Jason looked up road cut. The deer must have jumped down onto the road.

"Motion sensors up there."

Ellen shook her head. "Infrared. Motion sensors pick up the wind rustling trees and grass too often."

Jason began tossing broken sensors into the car, prepping it for a retrieval team. He found a toy inside, a stuffed bunny with one twisted ear and its knap worn smooth.

He called after the rescue team but their vehicle pulled away.

"Leave it, kid."

"But it'll get tossed into lost and found. I could look up the customer's address."

"Dipping into customers' lives will break your heart. And slow productivity."

Back at Dispatch, they spent the rest of the day working shop tickets and Jason was glad there were no more calls. The morning had rattled him. Maybe this wasn't his dream job after all.

The rest of the week went better. They serviced a couple cars a day with various annoying failures but met no more customers.

Regional Dispatch to Blue Team.

Jason read the details out to Ellen. "It's a commercial carrier. A fire." He

anxiously pulled up the fire response procedure.

The fire was out when they arrived. Firefighters had a fan at the trailer's open back doors, pulling smoke out.
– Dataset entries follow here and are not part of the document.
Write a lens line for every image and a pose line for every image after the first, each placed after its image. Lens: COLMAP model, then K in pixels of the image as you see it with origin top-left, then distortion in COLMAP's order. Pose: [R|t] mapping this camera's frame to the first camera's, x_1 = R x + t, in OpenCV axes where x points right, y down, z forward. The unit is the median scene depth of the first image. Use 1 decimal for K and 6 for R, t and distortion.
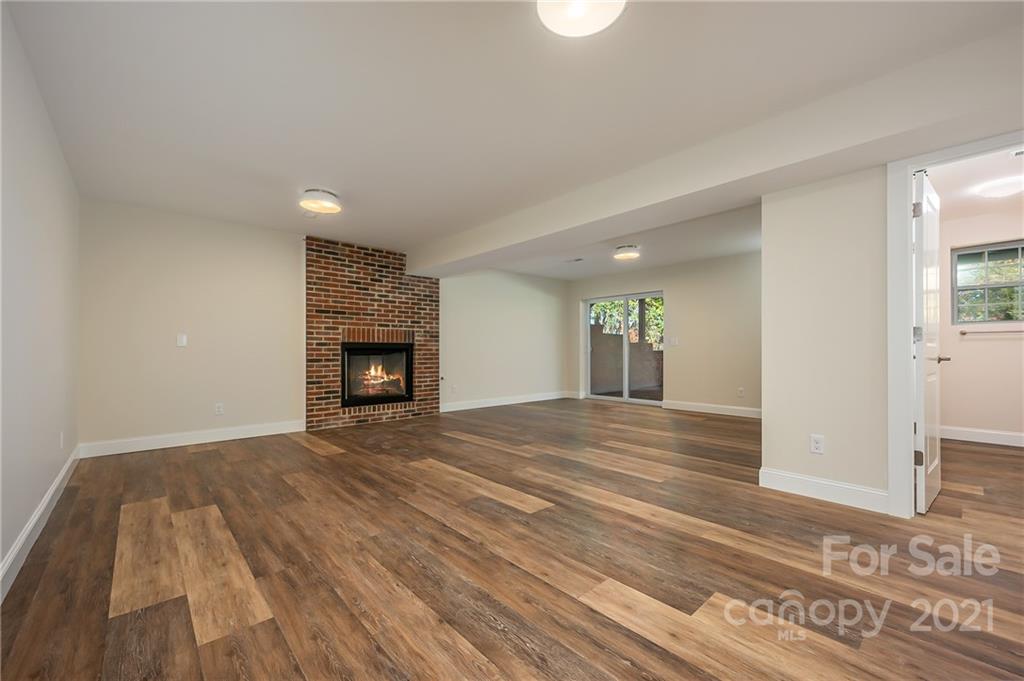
lens RADIAL K [[415.3, 0, 516.3], [0, 415.3, 347.6], [0, 0, 1]] dist [0.000544, -0.000005]
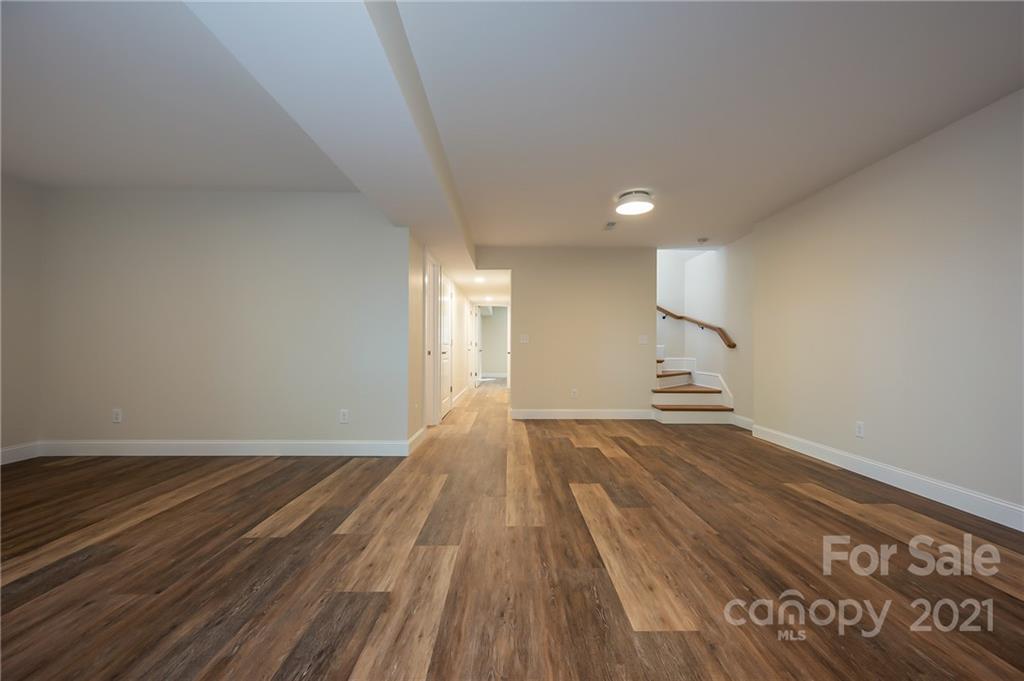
lens RADIAL K [[405.0, 0, 517.3], [0, 405.0, 353.0], [0, 0, 1]] dist [0.001008, 0.000163]
pose [[-0.752793, -0.008198, 0.658206, -0.246306], [-0.008171, 0.999962, 0.003110, 0.007969], [-0.658206, -0.003037, -0.752832, 0.900788]]
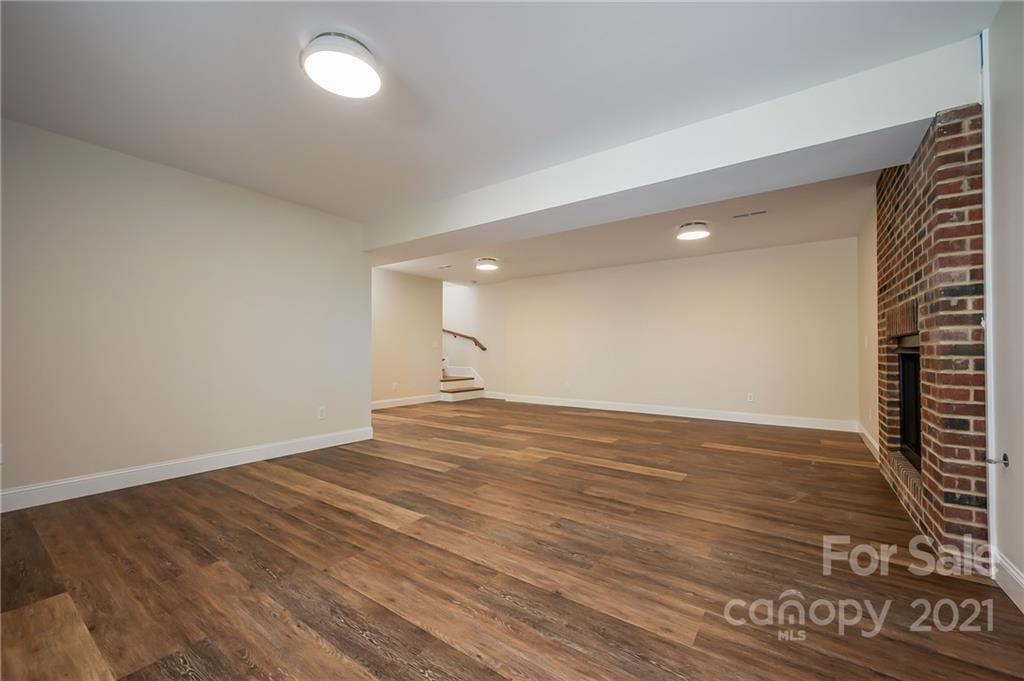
lens RADIAL K [[405.0, 0, 517.3], [0, 405.0, 353.0], [0, 0, 1]] dist [0.001008, 0.000163]
pose [[-0.975468, 0.002286, -0.220131, 0.202612], [0.003083, 0.999990, -0.003278, 0.009810], [0.220121, -0.003877, -0.975465, 1.374906]]
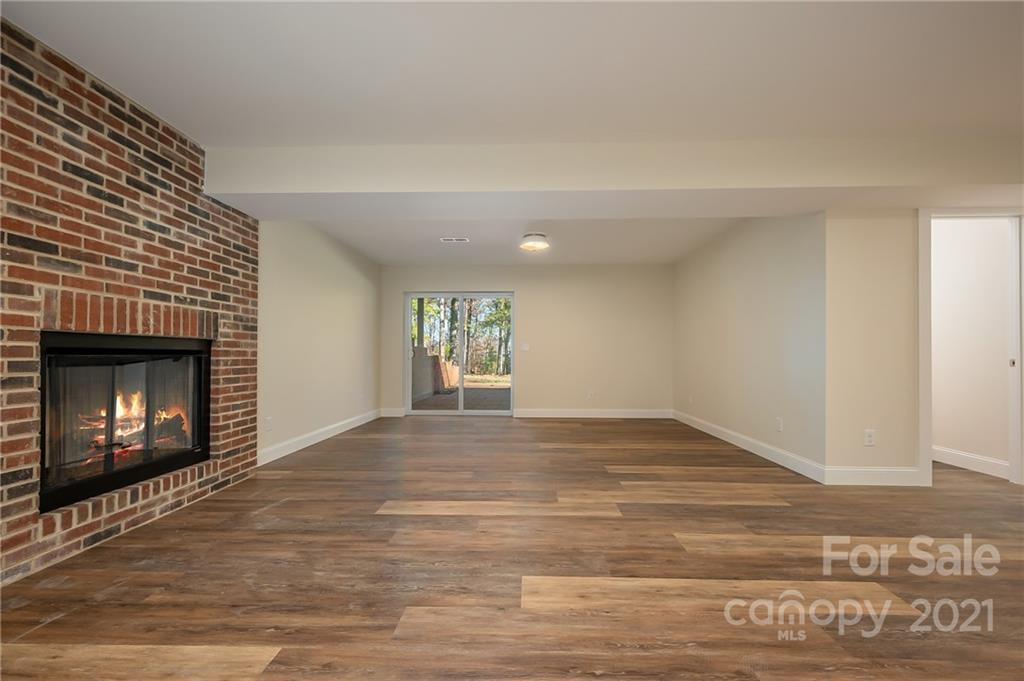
lens RADIAL K [[405.0, 0, 517.3], [0, 405.0, 353.0], [0, 0, 1]] dist [0.001008, 0.000163]
pose [[0.694184, 0.007117, 0.719762, -0.370809], [-0.007569, 0.999968, -0.002588, 0.003895], [-0.719758, -0.003652, 0.694216, 0.449503]]
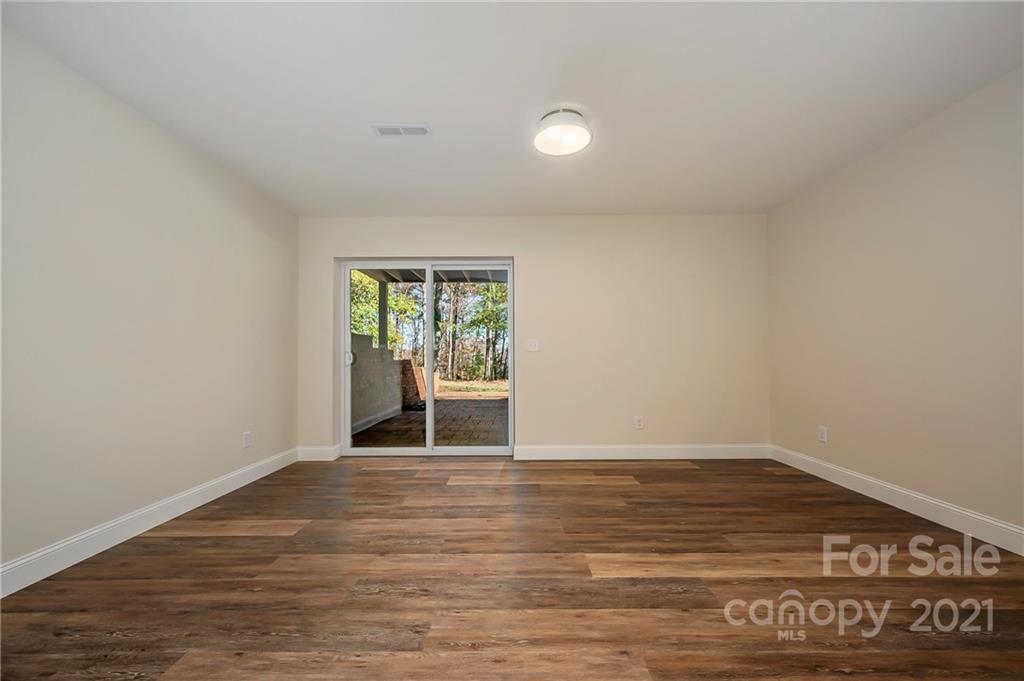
lens RADIAL K [[405.0, 0, 517.3], [0, 405.0, 353.0], [0, 0, 1]] dist [0.001008, 0.000163]
pose [[0.671337, 0.007519, 0.741114, -0.075139], [-0.000168, 0.999950, -0.009992, 0.004016], [-0.741152, 0.006584, 0.671305, 0.770817]]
Ellen sounded triumphant as they decoupled the tractor. "Brakes blew up on the trailer. Auto-Drive only supplied the tractor, so it's not our fault. I'll run the roadside diagnostic."

Jason wandered to the back of the trailer. There were sodden boxes and charred furniture. It was a moving van.
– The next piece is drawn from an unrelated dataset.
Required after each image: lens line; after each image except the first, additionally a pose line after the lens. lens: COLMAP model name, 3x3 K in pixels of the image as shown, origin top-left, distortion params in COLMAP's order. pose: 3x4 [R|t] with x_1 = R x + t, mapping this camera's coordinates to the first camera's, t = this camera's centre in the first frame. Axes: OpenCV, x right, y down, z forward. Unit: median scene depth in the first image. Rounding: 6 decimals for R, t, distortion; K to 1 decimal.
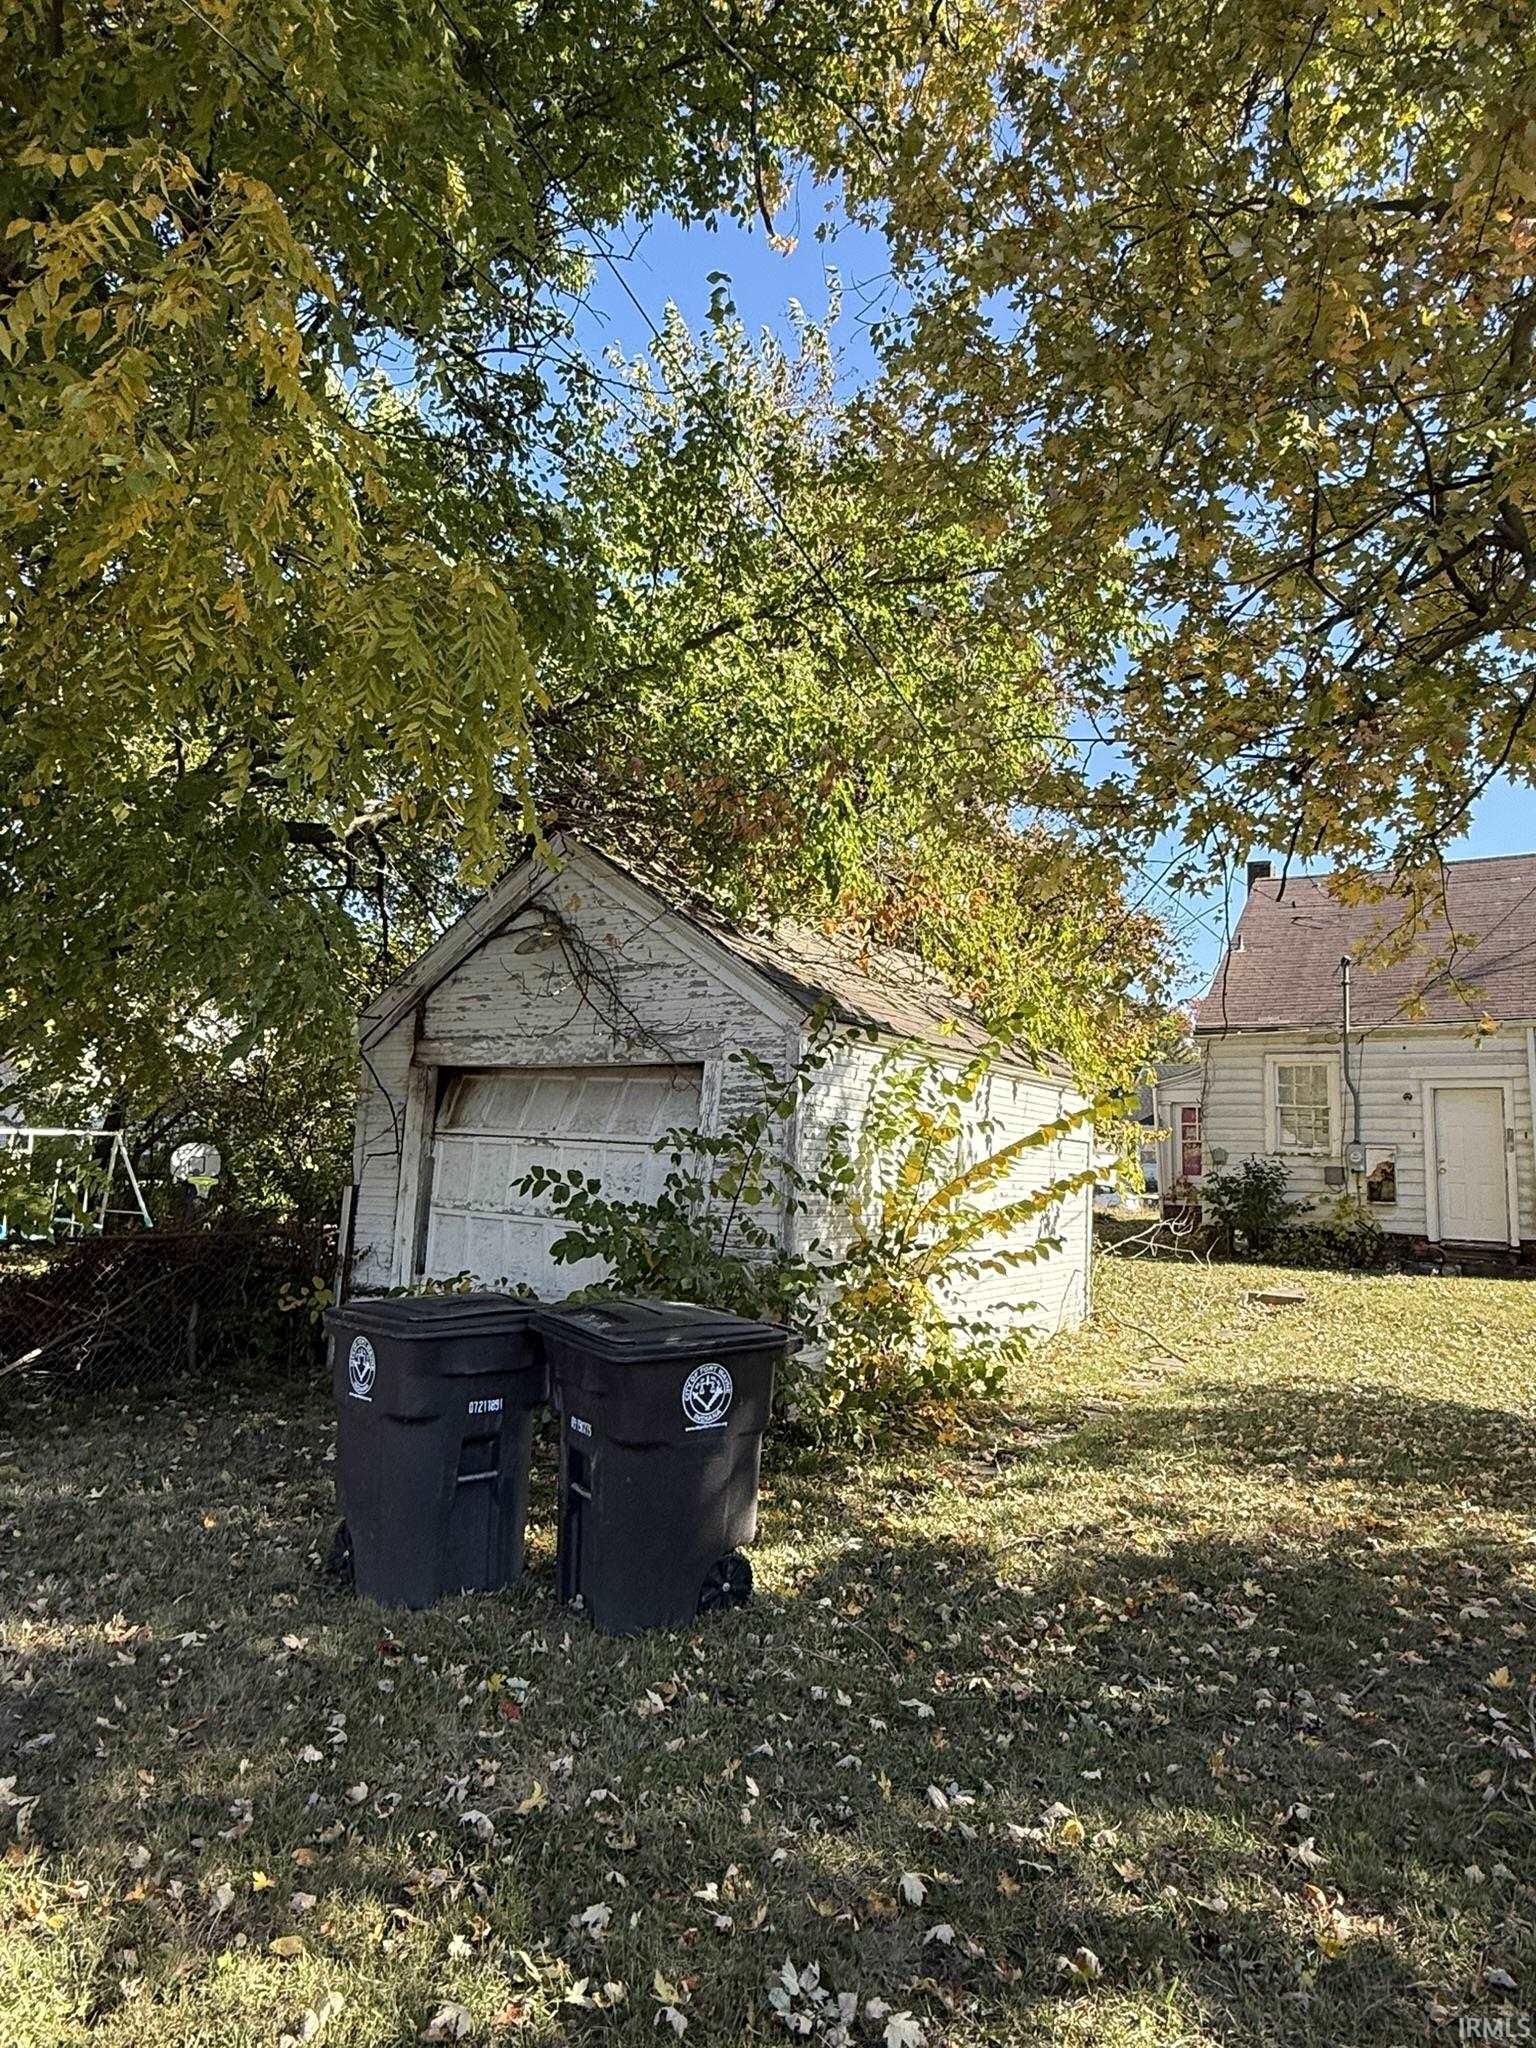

"Total loss," a firefighter said as he hauled the fan to his Response Vehicle.

Jason spotted a box, wet but intact, in the corner against the door hinges. "What about this?"

"Don't worry about it. Insurance will total the load," the firefighter said.
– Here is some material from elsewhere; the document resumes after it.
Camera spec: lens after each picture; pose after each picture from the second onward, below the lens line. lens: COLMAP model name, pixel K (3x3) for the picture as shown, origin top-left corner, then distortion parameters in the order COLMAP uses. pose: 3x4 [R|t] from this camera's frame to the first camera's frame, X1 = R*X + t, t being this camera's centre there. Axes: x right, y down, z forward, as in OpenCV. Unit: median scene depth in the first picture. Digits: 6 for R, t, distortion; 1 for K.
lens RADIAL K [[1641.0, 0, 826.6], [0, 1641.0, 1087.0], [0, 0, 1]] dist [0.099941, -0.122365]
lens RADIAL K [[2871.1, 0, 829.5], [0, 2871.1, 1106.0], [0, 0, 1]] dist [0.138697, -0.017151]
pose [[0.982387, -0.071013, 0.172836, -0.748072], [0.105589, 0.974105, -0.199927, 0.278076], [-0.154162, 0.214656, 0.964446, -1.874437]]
Jason lugged the smelly box to the tractor and shoved it inside. He called up the trailer's manifest and pulled a Customer Possessions tag from his pocket.

"I don't care about the delay today, kid," Ellen said. "I get a bonus for babysitting a newbie. But no one will want to be your permanent partner if you keep fretting about customers. That's not our job and customers never say thanks."

Jason filled out the tag and slid it into the box anyway.


Ellen rolled her eyes as the Shift Supervisor walked straight to their workbench. "Uh oh."

"Customer feedback on one of your calls, Ellen."

"I don't do customers. The kid here is your guy."

"Then the bonus points belong to him. We received a five star rating from the owners of some box of family mementos that was caught in a fire and returned to them by our company." He beamed "Even though it wasn't our responsibility. That's what I call customer service. Glad you're on board - Jason."

Ellen snorted.

Jason smiled back at her. "I knew you were wrong about people." He reached under the bench and pulled out the stuffed rabbit. "I'm gonna look up this customer's contact information."

Maybe this was his dream job after all.